Just wipe those bad boys on the coveralls, they’ll absorb all the problems, and they did. But now I sit in a home office each day and still I find myself washing my hands and then instead of grabbing the towel right there it is straight down to my pants.

Of course, as I have grown conscious of this issue it has become much less of one, I now am fully capable of handling my hands. Wiping them on cloths that I often must hunt for, just to help keep myself cleaner and therefore much more presentable.

What I cannot fathom is how the small spot stains are appearing on my bright and clean shirts. Something they just appear, as if a passing by (invisible) bird has decide to target me with a stain colour of unknown origins. There it goes! Boom yellow stain on your blue, oil stain on your brown, and the ever so lovely blackish stain on your pure white.

Each time I find myself wondering what I did to get these stains, and then fearing that something there is something much worse on my back. As being a man that is addictively single, I have absolutely no idea what I look like from behind.
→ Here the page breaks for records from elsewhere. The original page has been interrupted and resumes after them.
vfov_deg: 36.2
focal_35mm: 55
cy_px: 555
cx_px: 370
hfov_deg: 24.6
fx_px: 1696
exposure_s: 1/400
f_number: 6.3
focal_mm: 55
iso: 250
I mean, I have pictures and videos, but I always just look like a giant blob.

What I need is just someone to go “Dude, there is a giant streak on your ass, going all the way up to your neck!” which would be a weird thin to say. But at least then I would know that there is something strange going on the chair that I call my office chair.
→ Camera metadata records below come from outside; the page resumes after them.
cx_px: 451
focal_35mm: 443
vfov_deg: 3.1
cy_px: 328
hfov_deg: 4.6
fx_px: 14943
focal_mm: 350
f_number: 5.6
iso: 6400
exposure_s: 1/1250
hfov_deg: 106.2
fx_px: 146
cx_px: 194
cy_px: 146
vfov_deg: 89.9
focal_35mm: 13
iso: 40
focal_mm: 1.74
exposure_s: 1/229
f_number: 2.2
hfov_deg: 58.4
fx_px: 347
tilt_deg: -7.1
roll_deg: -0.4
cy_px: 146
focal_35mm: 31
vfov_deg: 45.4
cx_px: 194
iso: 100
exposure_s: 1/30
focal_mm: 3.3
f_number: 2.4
When things get tough, I also must deal with the issue that the big belly causes, and it is something I feel no one really talks about. Somehow, I know thinner men never even imagine it. But having a beer belly like I do is one of the worst things that you can imagine for keeping your shirt just stain, drip, crumb, or otherwise food free.

You see, I eat a pie and the crumbs don’t fall to the ground or get swept away by the wind. They all fall, straight down, onto the top of my belly. So, after each thing I eat, I must wipe hands, mouth, and then dust off my belly.

And you know what, sometimes you get that order all wrong, making it go mouth, belly, stomach. And there we go, I just figured out one of the origins of those damn oil streaks. So it goes, and so it grows, as I have grown, and my styles have changed I have found myself almost unable to dress how I want simply because of how and where I am.

For example, I would love nothing more than to have a wardrobe made almost entirely of lighter coloured clothing as well some with prints. What I would give to have some button downs that are not just dark blue or black with some prints on it. Anyway, I am pretty sure I have already said that.

But my issue is how the hell do the spots appear. This all started because I grabbed a blue shirt that is no older than two years, and after wearing it for just over 4 hours I looked down at it. With the small voice in the back of my head going “there is something there”.

And there it was indeed, two massive yellow stains at the lower right of the shirt, with a bunch of oil stains all over the thing too. And I was and still am completely flummoxed. Mostly because I remember washing the shirt only a few weeks ago, and checking it, finding it entirely clean.

Then folding it up and putting it away for safety until I started my so-to-say vacation. Yet there they are, and they are of the type that makes me know I won’t wear it ever again. Not even around my house, as I do frequently go out to talk to people while I am at my house. Which makes me automatically think of dressing nicely whenever I am at home the whole day, which is every day.

As I continue to grow older, I find myself wondering if it is ever possible to really find a style of clothing that I will always enjoy. More so, I think one of the things I should set for myself at the age of 40 is to have a closet in which I can comfortably throw away the older things and then to also have space to hang everything that I would like to wear.

Preferably somewhere I can easily wear long sleeved shirts without having to roll the sleeves up to stop myself from overheating. I am hoping that I may even be able to wear a nice trench coat with it all too.

Oh man, I am describing Frasier Crane’s wardrobe and I think I may have to go rob a few banks…

I wonder if anyone knows of a cold city that needs a rambling, bubbling copywriter.